Neuroanatomy of intergroup bias: A white matter microstructure study of individual differences

Intergroup bias - the tendency to behave more positively towards an ingroup member than an outgroup member - is a powerful social force, for good and ill. And though it is widely demonstrated, intergroup bias is not universal, as it is characterized by significant individual differences. Recently, attention has begun to turn to whether neuroanatomy might explain these individual differences in intergroup bias. However, no research to date has examined whether white matter microstructure could help determine differences in behavior towards ingroup and outgroup members. In the current research, we examine intergroup bias with the third-party punishment paradigm and white matter integrity and connectivity strength as determined by diffusion tensor imaging (DTI). We found that both increased white matter integrity at the right temporal-parietal junction (TPJ) and connectivity strength between the right TPJ and the dorsomedial prefrontal cortex (DMPFC) were associated with increased impartiality in the third-party punishment paradigm, i.e., reduced intergroup bias. Further, consistent with the role that these brain regions play in the mentalizing network, we found that these effects were mediated by mentalizing processes.

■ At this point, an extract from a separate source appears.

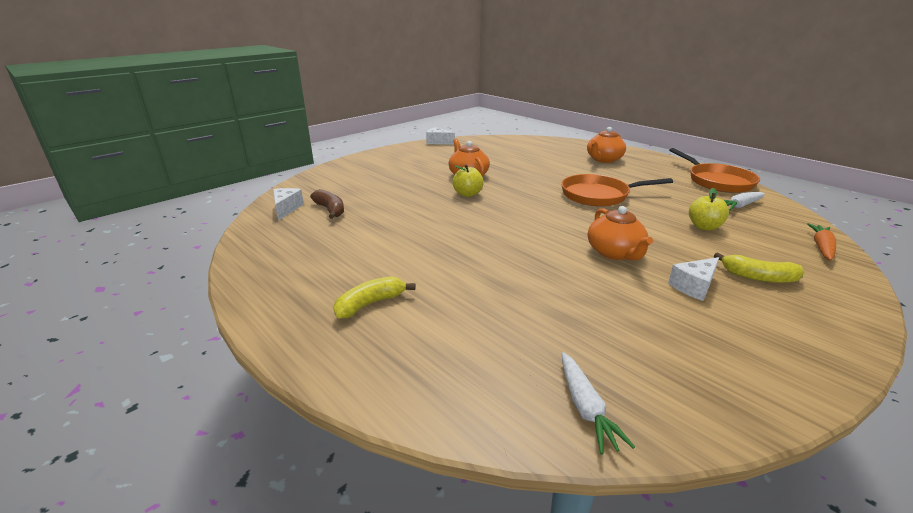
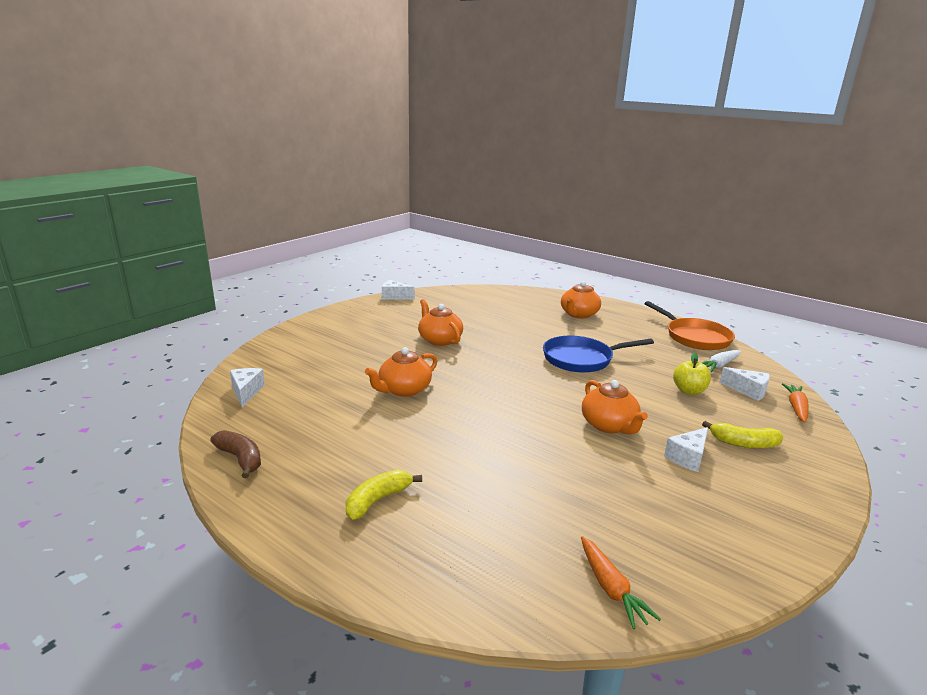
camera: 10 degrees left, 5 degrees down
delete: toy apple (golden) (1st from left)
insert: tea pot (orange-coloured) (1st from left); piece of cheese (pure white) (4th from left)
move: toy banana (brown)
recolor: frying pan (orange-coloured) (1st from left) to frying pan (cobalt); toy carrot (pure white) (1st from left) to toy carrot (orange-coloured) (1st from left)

Participants with greater white matter integrity at the right TPJ and connectivity strength between the right TPJ and the DMPFC employed mentalizing processes more equally for ingroup and outgroup members, and this non-biased use of mentalizing was associated with increased impartiality. The current results help shed light on the mechanisms of bias and, potentially, on interventions that promote impartiality over intergroup bias.